■ TEXT BLOCK:
++++++++++++++++++++

Would the reader believe that a developmentally disadvantaged person could write this as a memoir from beginning to end? I couldn't believe that myself. I liked the idea of each event, each scene, being recorded as it was happening, or right after it had happened. Diary? Again, not plausible that—at least in the beginning and at the end—Charlie would sit down and make long journal entries.
I struggled with the narrative strategy for several days, growing more and more frustrated, because I felt I was so close to unlocking the story. Then one morning I awoke with the answer in my mind. As part of the experiment, Charlie would be asked to keep an ongoing record, a progress report.
I had never heard the term before, or read a story or novel in which it had been used. I suspected that I was developing a unique point of view.
Now that I had found Charlie's voice, I knew he would tell it through my fingers on the keys. But how would I handle the sentence structure and spelling? Students in my modified classes provided the model. How would I know how he thought? I would try to remember what it was like to be a child. How would I know his feelings? I would give him my feelings.
When Flaubert was asked how he could have imagined and written of life through the mind of a woman in Madame Bovary, his answer was: "Iam Madame Bovary."
In that sense, I gave Charlie Gordon some of myself, and I became part of that character.
Still, I was worried about opening with the illiterate spelling and short, childish sentence structure. I wondered about the readers reaction. Then I remembered what Mark Twain did in The Adventures of Huckleberry Finn. Before plunging into the vernacular of the uneducated Huck, Twain alerts the reader with the authors educated voice.
The novel opens with a "NOTICE": "Persons attempting to find a motive in this narrative will be prosecuted; persons attempting to find a moral in it will be banished; persons attempting to find a plot in it will be shot.
"BY ORDER OF THE AUTHOR, Per G. G., Chief of Ordnance."
This is followed by an EXPLANATORY:
"In this book a number of dialects are used, to wit: the Missouri Negro dialect, the extremest form of the backwoods Southwestern dialect, the ordinary 'Pike County' dialect, and four modified varieties of this last..." signed "THE AUTHOR"
Only then, after having prepared the reader, does Twain begin the first-person narrative from Huck's point of view and in his voice.

++++++++++++++++++++

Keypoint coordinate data
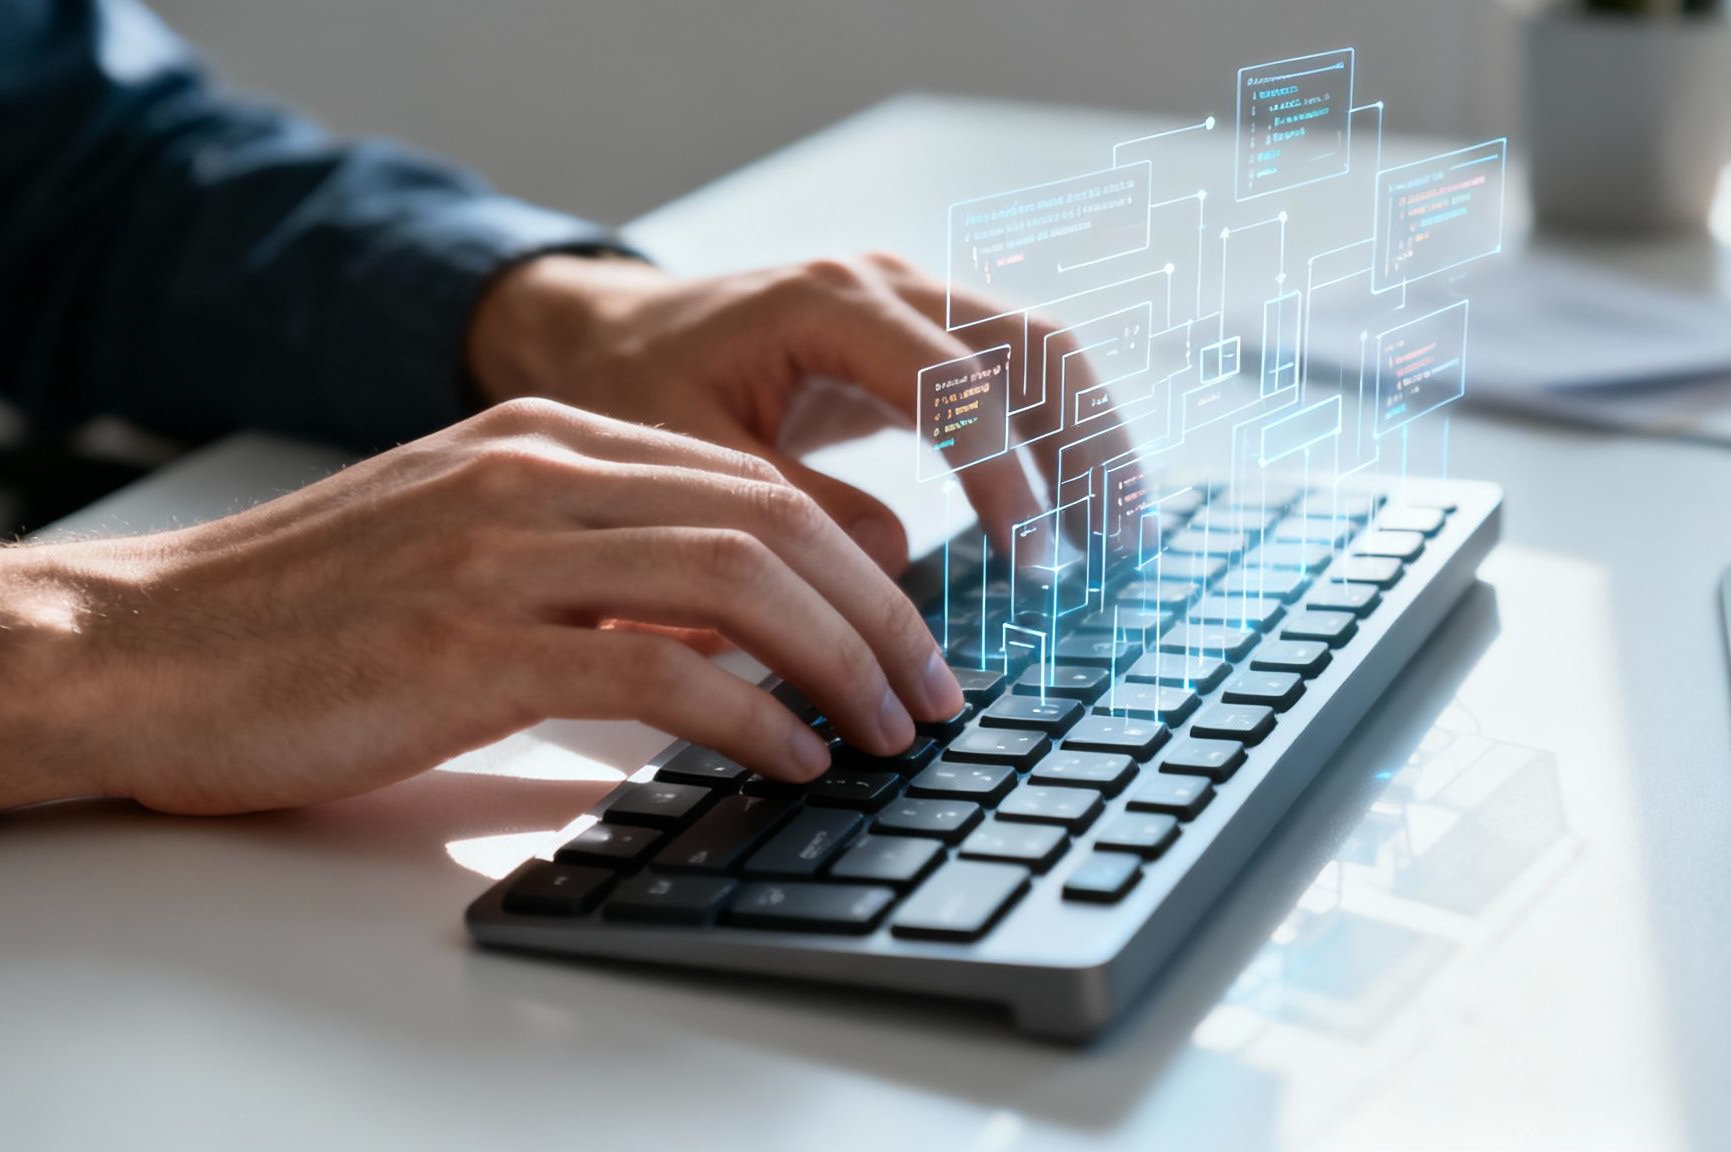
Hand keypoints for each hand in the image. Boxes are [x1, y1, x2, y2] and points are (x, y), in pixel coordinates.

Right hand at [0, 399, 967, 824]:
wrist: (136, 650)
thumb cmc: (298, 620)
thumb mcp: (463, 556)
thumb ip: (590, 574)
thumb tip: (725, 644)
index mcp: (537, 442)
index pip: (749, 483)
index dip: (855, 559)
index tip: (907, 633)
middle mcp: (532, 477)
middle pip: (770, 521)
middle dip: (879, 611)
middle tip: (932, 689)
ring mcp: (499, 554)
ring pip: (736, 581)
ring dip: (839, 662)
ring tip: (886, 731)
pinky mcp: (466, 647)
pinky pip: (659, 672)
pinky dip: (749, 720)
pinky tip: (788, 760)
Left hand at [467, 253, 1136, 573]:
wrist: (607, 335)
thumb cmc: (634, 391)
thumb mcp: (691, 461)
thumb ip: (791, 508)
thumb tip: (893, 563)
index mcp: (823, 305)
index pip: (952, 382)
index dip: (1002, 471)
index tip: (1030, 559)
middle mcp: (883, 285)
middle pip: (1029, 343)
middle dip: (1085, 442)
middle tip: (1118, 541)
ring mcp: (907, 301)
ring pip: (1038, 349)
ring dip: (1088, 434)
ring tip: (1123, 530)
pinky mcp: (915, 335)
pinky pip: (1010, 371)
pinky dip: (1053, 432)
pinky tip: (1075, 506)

++++++++++++++++++++

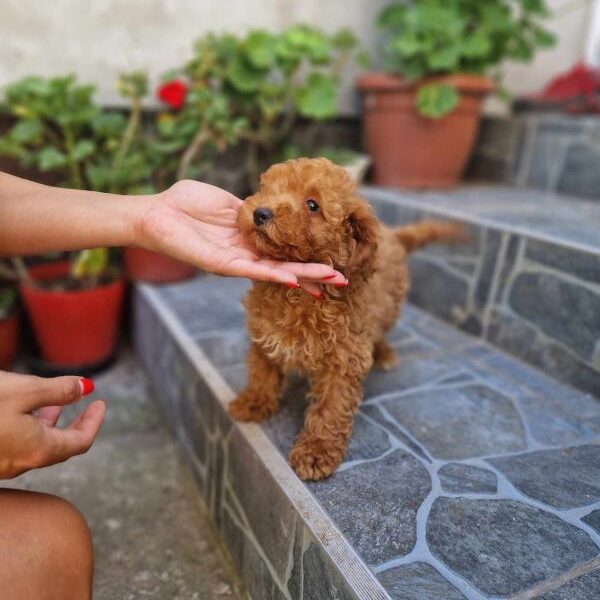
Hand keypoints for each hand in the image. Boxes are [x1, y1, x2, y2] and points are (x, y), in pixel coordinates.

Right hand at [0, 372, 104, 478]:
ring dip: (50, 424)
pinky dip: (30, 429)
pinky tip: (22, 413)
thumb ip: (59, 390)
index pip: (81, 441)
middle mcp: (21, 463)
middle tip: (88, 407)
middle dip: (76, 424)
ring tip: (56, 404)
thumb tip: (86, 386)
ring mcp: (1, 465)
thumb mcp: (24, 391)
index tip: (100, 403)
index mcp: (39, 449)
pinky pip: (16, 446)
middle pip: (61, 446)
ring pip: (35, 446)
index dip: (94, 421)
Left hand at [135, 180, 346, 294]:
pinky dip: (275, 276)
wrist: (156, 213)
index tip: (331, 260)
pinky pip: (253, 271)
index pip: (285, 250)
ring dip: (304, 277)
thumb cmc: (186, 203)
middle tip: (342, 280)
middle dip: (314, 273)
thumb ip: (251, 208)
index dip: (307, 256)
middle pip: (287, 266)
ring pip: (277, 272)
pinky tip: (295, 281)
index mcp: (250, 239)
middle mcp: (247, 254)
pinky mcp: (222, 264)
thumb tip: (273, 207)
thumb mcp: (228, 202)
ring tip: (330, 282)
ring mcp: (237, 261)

++++++++++++++++++++

■ THE TASK:
Write a continuation of the passage on finding Charlie Gordon's narrative voice, picking up right after its final sentence.

■ EXPECTED ANSWER:
You don't know about me without you have read a book by the name of The Adventures of Tom Sawyer, but that ain't no matter. That book was made by Mr. Mark Twain and he told the truth, mainly. There was things which he stretched, but mainly he told the truth.
I decided to follow Twain's strategy My original opening—which I later deleted and can no longer find—begins with Alice Kinnian coming to the lab and asking Professor Nemur if he has heard from Charlie. Nemur hands her the manuscript, the first pages of which are written in pencil, pressed so hard she can feel the words raised on the back of the paper.
Only then does Charlie's voice take over as I type:
progris riport 1—martch 5
Dr. Strauss says I shud rite down what I think and evrey thing that happins to me from now on. I dont know why but he says its importint so they will see if they will use me. I hope they use me. Miss Kinnian says maybe they can make me smart. I want to be smart. My name is Charlie Gordon. I am 37 years old and 2 weeks ago was my brithday. I have nuthing more to rite now so I will close for today.
When I saw those words on the page, I knew I had it. I wrote through that night and the nights that followed, feverishly, long hours, little sleep and lots of coffee.
Then, in the middle of the night, partway through the first draft, after the scene in which Charlie races the white mouse, I called out loud, "The mouse! The mouse!"
Aurea jumped up, startled. "Where? Where?"
I explained and she smiled sleepily, "Oh, good."
I turned back to the typewriter and typed a note to myself:
The mouse, having had the same treatment as Charlie, will forecast events connected with the experiment. It will be a character in its own right, and a furry little sidekick for Charlie.
A name—I had to give the mouse a name. My fingers went over the keys. It just appeared on the page. Algernon.
After that, the story wrote itself, about thirty thousand words—what would be called a long novelette or a short novella.
In that first complete draft, the story ends with Alice Kinnian looking up from the folder of progress reports with tears in her eyes, and asking Professor Nemur to go with her to help find Charlie.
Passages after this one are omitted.